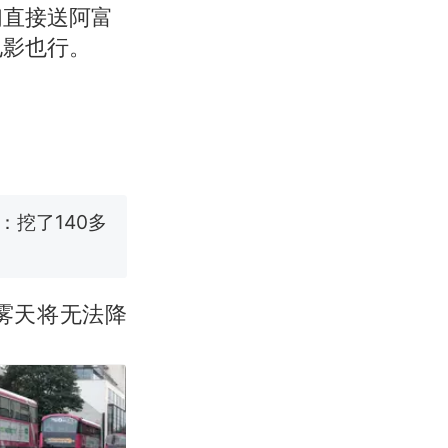
们直接送阿富
改写了人生
电影也行。
烹饪协会回应
挖了140多
 （视频来源：
雾天将无法降
改写了人生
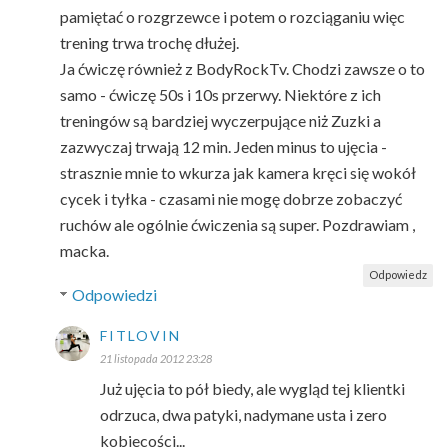
pamiętać o rozgrzewce i potem o rozciąganiu więc
trening trwa trochę dłużej.
Ja ćwiczę również z BodyRockTv. Chodzi zawsze o to
samo - ćwiczę 50s i 10s przerwy. Niektóre z ich
treningów są bardziej wyczerpujące niż Zuzki a
zazwyczaj trwają 12 min. Jeden minus to ujęcia -
strasznie mnie to wkurza jak kamera kręci się wokół
cycek i tyłka - czasami nie mogę dobrze zobaczyć
ruchów ale ogólnie ćwiczenia są super. Pozdrawiam ,
macka.
Odpowiedz
Odpowiedzi
FITLOVIN
21 listopada 2012 23:28
Już ujęcia to pół biedy, ale wygląd tej klientki
odrzuca, dwa patyki, nadymane usta i zero
kobiecości...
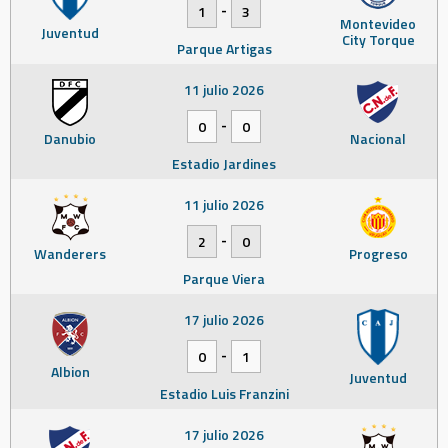
-
1
3
Montevideo
Juventud
City Torque
Parque Artigas
11 julio 2026
-
0
0
Danubio
Nacional
Estadio Jardines
11 julio 2026
-
2
0
Wanderers
Progreso
Parque Viera
17 julio 2026
-
0
1
Albion
Juventud
Estadio Luis Franzini
17 julio 2026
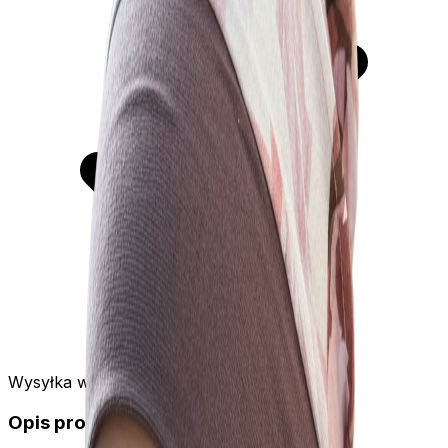
Wysyłka w 24h
Opis produktu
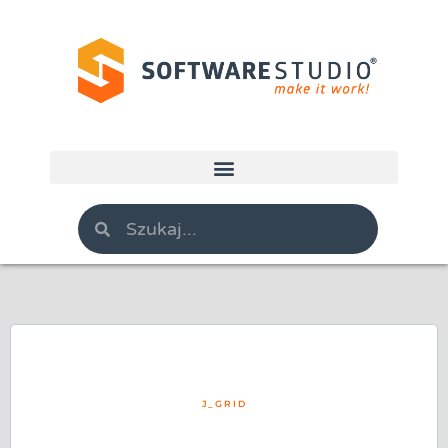
J_GRID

§ **PROBLEM**:
None of the pictures should appear; the rest of the entries must be reproduced exactly.

§ **RESULT OF THE TASK**:
们直接送阿富
改写了人生
电影也行。
烹饪协会回应
挖了140多
 （视频来源：
雾天将无法降
改写了人生
pamiętać o rozgrzewce i potem o rozciąganiu więc
trening trwa trochę dłużej.
Ja ćwiczę również z BodyRockTv. Chodzi zawsze o to
samo - ćwiczę 50s i 10s przerwy. Niektóre z ich
treningów są bardziej wyczerpujące niż Zuzki a
zazwyczaj trwają 12 min. Jeden minus to ujęcia -
strasznie mnie to wkurza jak kamera kręci się wokół
cycek i tyłka - czasami nie mogę dobrze zobaczyć
ruchów ale ogólnie ćwiczenia są super. Pozdrawiam ,
macka.
Odpowiedz
Odpowiedzi
FITLOVIN
21 listopada 2012 23:28
Już ujęcia to pół biedy, ale wygląd tej klientki
odrzuca, dwa patyki, nadymane usta i zero
kobiecości...
-
1
3
Montevideo
Juventud
City Torque
Parque Artigas
11 julio 2026
-
0
0
Danubio
Nacional
Estadio Jardines
11 julio 2026
-
2
0
Wanderers
Progreso
Parque Viera
17 julio 2026
-
0
1
Albion
Juventud
Estadio Luis Franzini
17 julio 2026
Wysyłka w 24h
Opis produktu
J_GRID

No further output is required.